((

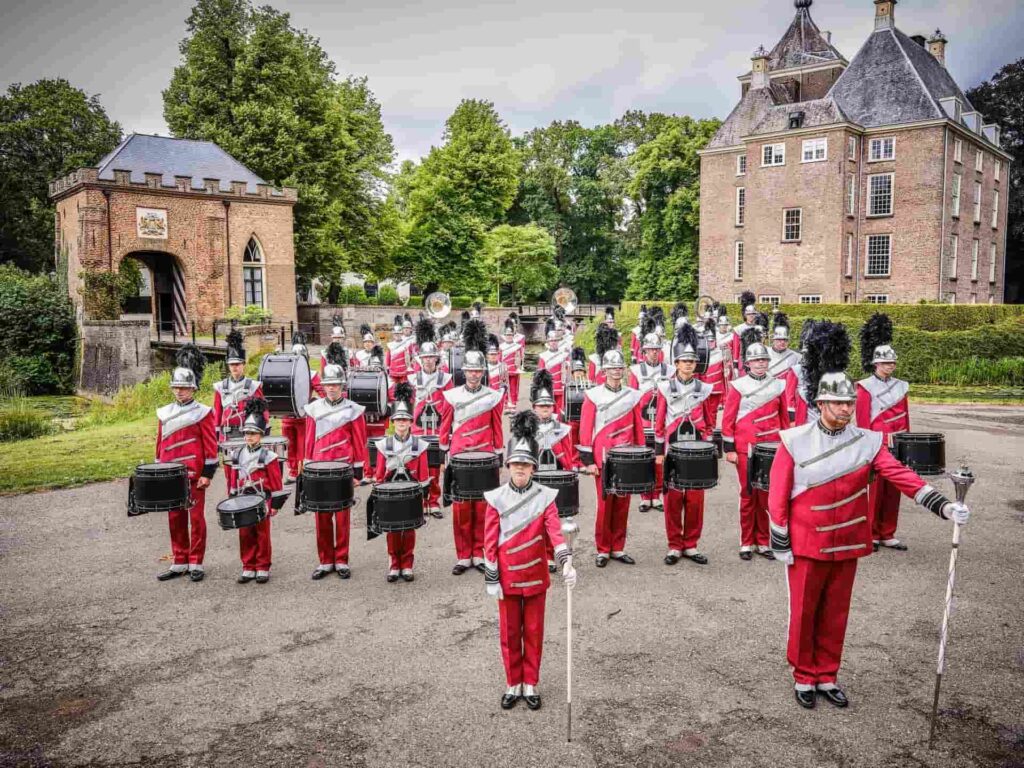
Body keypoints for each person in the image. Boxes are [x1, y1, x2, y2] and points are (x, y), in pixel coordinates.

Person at [769, 321, 969, 709]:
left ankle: (827, 674)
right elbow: (778, 496)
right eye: (837, 403)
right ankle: (803, 675)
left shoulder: (868, 442)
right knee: (805, 612)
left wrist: (943, 505)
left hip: (847, 539)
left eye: (848, 403)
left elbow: (901, 475)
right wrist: (780, 538)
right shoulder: (794, 441)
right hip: (808, 541)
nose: (845, 409)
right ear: (821, 404)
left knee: (837, 612)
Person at [483, 411, 577, 710]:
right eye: (516, 464)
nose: (520, 469)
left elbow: (555, 532)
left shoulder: (545, 497)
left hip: (536, 575)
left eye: (525, 465)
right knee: (510, 634)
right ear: (508, 466)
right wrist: (492, 577)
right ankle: (513, 682)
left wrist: (566, 563)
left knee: (534, 632)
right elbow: (489, 541)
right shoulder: (495, 498)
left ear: (533, 468)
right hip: (507, 577)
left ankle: (531, 682)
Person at [440, 319, 505, 575]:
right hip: (459, 455)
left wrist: (499, 455)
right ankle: (463, 555)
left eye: (478, 371)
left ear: (483, 372)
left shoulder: (493, 396)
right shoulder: (451, 396)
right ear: (463, 371)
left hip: (485, 455)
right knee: (460, 509)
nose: (474, 375)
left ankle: (479, 553)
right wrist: (445, 453)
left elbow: (497, 427)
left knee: (482, 507)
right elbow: (445, 427)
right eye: (470, 371)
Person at [722, 327, 790, 560]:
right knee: (748, 493)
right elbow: (728, 419)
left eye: (763, 359)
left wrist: (786, 444)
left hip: (772, 447)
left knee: (767, 495)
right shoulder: (738, 386)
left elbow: (783, 419)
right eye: (756, 360)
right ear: (748, 363)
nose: (760, 363)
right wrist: (729, 449)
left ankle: (763, 541)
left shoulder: (778, 385)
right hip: (746, 448)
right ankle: (746, 542)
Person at [155, 344, 219, 582]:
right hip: (171, 475)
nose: (180, 391)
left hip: (194, 475)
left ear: (193, 388)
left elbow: (210, 445)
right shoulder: (164, 413)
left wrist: (207, 473)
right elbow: (159, 445)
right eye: (176, 387)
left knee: (196, 519)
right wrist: (159, 471)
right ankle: (179, 560)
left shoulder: (203, 412)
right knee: (175, 519)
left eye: (184, 387)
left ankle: (196, 562)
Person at [301, 361, 368, 580]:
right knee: (321, 517)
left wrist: (358, 472)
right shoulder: (314, 408)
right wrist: (307, 469)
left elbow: (359, 442)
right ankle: (325, 560)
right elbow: (309, 440)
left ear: (342, 386)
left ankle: (341, 560)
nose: (331, 388)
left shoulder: (352, 409)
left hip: (343, 470)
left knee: (342, 517)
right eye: (328, 384)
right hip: (319, 470)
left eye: (335, 385)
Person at [579, 346, 644, 567]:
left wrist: (641, 457)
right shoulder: (593, 395)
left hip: (626, 457)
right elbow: (586, 429)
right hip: (603, 458)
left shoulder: (632, 395)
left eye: (619, 367)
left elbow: (639, 429)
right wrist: (588, 461)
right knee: (605, 504)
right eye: (612, 368)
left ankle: (618, 547)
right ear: (604, 370)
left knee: (623, 503)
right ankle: (603, 549)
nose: (616, 371)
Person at [654, 324, 713, 566]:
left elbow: (709, 422)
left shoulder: (704, 388)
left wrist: (709, 448)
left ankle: (691, 544)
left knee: (696, 499)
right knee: (673, 499)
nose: (688, 364)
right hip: (673, 450)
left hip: (697, 452)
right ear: (676, 363)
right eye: (683, 361)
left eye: (691, 361)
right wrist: (659, 453)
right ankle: (674, 545)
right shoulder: (665, 388)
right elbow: (658, 422)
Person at [856, 312, 912, 552]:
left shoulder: (901, 386)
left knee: (893, 491)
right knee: (874, 492)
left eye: (892, 363)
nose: (889, 366)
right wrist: (864, 449)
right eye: (885, 363)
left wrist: (908, 444)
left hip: (898, 444)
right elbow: (861, 421)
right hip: (876, 444)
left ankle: (887, 532)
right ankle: (870, 535)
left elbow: (905, 417)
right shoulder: (864, 387)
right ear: (875, 364)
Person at [371, 382, 429, 583]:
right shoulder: (383, 444)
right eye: (398, 420)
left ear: (411, 422)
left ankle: (407, 564)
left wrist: (425, 498)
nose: (402, 423)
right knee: (393, 529)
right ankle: (394, 563)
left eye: (405, 419)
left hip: (412, 492)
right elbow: (379, 473)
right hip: (390, 493)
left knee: (409, 529)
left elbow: (422, 474)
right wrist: (378, 490)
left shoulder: (419, 445)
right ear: (393, 422)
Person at [224, 397, 285, 584]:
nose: (249, 437)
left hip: (261, 499)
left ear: (261, 435)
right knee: (245, 533)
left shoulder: (269, 456)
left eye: (253, 433)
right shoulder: (237, 454)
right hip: (243, 499)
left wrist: (275, 504)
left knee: (262, 533)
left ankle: (262, 566)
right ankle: (248, 566)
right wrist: (232, 496)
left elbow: (276, 482)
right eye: (247, 433)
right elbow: (233, 479)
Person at [410, 317, 451, 518]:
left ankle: (433, 501)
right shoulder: (412, 379)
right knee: (418, 466)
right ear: (420, 359)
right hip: (418, 429)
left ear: (436, 358)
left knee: (435, 467)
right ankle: (420, 501)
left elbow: (450, 404)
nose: (427, 360)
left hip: (437, 428)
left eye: (431, 357)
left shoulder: (446, 379)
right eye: (424, 357)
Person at [629, 329, 670, 513]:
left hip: (662, 424)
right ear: (643, 351)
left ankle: (658, 494)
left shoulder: (670, 370)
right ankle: (645, 496)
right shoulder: (636, 371)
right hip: (643, 423)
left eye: (656, 349)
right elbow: (631, 399)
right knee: (644, 460)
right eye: (650, 349)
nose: (654, 352)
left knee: (660, 460)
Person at [280, 333, 324, 483]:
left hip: (303, 416)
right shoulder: (284, 373)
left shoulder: (311, 374)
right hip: (287, 415)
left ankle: (302, 471)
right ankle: (292, 471)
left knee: (303, 446)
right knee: (289, 445)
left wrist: (314, 402)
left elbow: (323, 393)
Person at [212, 329, 266, 440]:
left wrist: (262, 429)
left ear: (243, 364)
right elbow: (217, 413)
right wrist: (217, 432)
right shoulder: (220, 387)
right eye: (232, 365)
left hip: (248, 433)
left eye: (237, 364)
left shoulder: (253, 386)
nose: (234, 367)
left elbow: (262, 411)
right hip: (226, 433)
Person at [783, 320, 819, 427]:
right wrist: (792, 417)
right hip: (802, 411)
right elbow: (789, 395)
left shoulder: (821, 369)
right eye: (805, 354)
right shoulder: (796, 370)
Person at [697, 315, 727, 429]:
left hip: (716, 389)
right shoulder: (700, 353)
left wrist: (724, 398)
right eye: (708, 341)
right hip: (703, 388)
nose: (710, 343)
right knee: (703, 413)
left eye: (712, 341)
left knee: (713, 412)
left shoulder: (721, 353)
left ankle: (713, 431)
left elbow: (725, 376)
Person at [536, 320, 568, 417]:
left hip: (562, 388)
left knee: (561, 413)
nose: (553, 342)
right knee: (548, 413)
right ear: (548, 342)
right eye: (551, 341)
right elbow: (540, 375)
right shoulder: (543, 356)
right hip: (548, 389)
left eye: (555, 340)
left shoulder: (564, 354)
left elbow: (568, 372)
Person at [730, 291, 758, 376]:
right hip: (743, 360)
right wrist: (735, 365)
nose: (751, 316)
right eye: (749, 314)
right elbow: (736, 348)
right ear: (745, 315)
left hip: (758, 358)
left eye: (753, 314)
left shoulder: (759, 328)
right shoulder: (739, 329)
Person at [767, 312, 799, 382]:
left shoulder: (796, 356)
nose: (783, 342)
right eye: (779, 339)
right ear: (773, 340)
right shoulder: (765, 353)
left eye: (785, 340)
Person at [385, 314, 416, 385]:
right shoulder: (390, 344)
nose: (397, 335)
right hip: (393, 370)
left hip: (405, 370)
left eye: (398, 334)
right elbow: (388, 357)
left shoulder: (411, 341)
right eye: (395, 334)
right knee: (393, 388)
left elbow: (412, 355)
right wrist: (388, 367)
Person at [499, 317, 523, 412]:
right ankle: (505, 405)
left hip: (514, 371)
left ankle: (513, 405)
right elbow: (499, 359)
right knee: (504, 388)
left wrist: (518, 367)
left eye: (510, 335)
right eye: (507, 335)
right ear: (504, 335)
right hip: (504, 371)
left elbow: (519, 358)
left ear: (513, 335)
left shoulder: (517, 346)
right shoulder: (501, 347)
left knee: (513, 389)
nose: (509, 336)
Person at [486, 333, 509, 411]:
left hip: (499, 398)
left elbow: (505, 385)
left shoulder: (503, 366)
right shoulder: (484, 367)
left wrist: (502, 398)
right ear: (487, 355)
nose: (493, 356)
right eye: (491, 354)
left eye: (495, 354)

))

The task: In your answer, include only the lines above starting at the line that holds "left shoulder: (269, 456)" and ending at the line that holds "nose: (553, 342)", copied exactly.

Solution for this task:
left shoulder: (269, 456)
left eye: (253, 433)
right shoulder: (237, 454)
right hip: (243, 499)
left wrist: (275, 504)
left knee: (262, 533)
left ankle: (262, 566)
right ankle: (248, 566)
right wrist: (232, 496)
left elbow: (276, 482)
right eye: (247, 433)
right elbow: (233, 479)
Person at [410, 317, 451, 518]:
left ankle: (433, 501)
right shoulder: (412, 379)
right knee: (418, 466)
right ear: (420, 359)
right hip: (418, 429)
left ear: (436, 358)
left knee: (435, 467)
right ankle: (420, 501)
left elbow: (450, 404)
nose: (427, 360)
left hip: (437, 428)
left eye: (431, 357)
left shoulder: (446, 379)
right eye: (424, 357)
Person at [629, 329, 670, 513]:
left hip: (662, 424)
right ear: (643, 351)
left ankle: (658, 494)
left shoulder: (670, 370)
right ankle: (645, 496)
right shoulder: (636, 371)
right hip: (643, 423)
left eye: (656, 349)
right elbow: (631, 399)
right knee: (644, 460)
right eye: (650, 349)
nose: (654, 352)
left knee: (660, 460)
Person at [280, 333, 324, 483]:
left hip: (303, 416)
right shoulder: (284, 373)
left shoulder: (311, 374)
right hip: (287, 415)
left ankle: (302, 471)
right ankle: (292, 471)
left knee: (303, 446)
right knee: (289, 445)
left wrist: (314, 402)
left elbow: (323, 393)
Person at [212, 329, 266, 440]:
left wrist: (262, 429)
left ear: (243, 364)
right elbow: (217, 413)
right wrist: (217, 432)
right shoulder: (220, 387)
right eye: (232, 365)
left hip: (248, 433)
left eye: (237, 364)
left shoulder: (253, 386)
nose: (234, 367)
left elbow: (262, 411)
right hip: (226, 433)
Person at [783, 320, 819, 427]:
right wrist: (792, 417)
right hip: (802, 411)
right elbow: (789, 395)
left shoulder: (821, 369)
right eye: (805, 354)
right shoulder: (796, 370)
Person at [697, 315, 727, 429]:
left hip: (716, 389)
right shoulder: (700, 353)
left wrist: (724, 398)
right eye: (708, 341)
right hip: (703, 388)
nose: (710, 343)
right knee: (703, 413)
left eye: (712, 341)
left knee: (713, 412)
left shoulder: (721, 353)
left ankle: (713, 431)
left elbow: (725, 376)
Person at [536, 320, 568, 417]:
left hip: (562, 388)
left knee: (561, 413)
nose: (553, 342)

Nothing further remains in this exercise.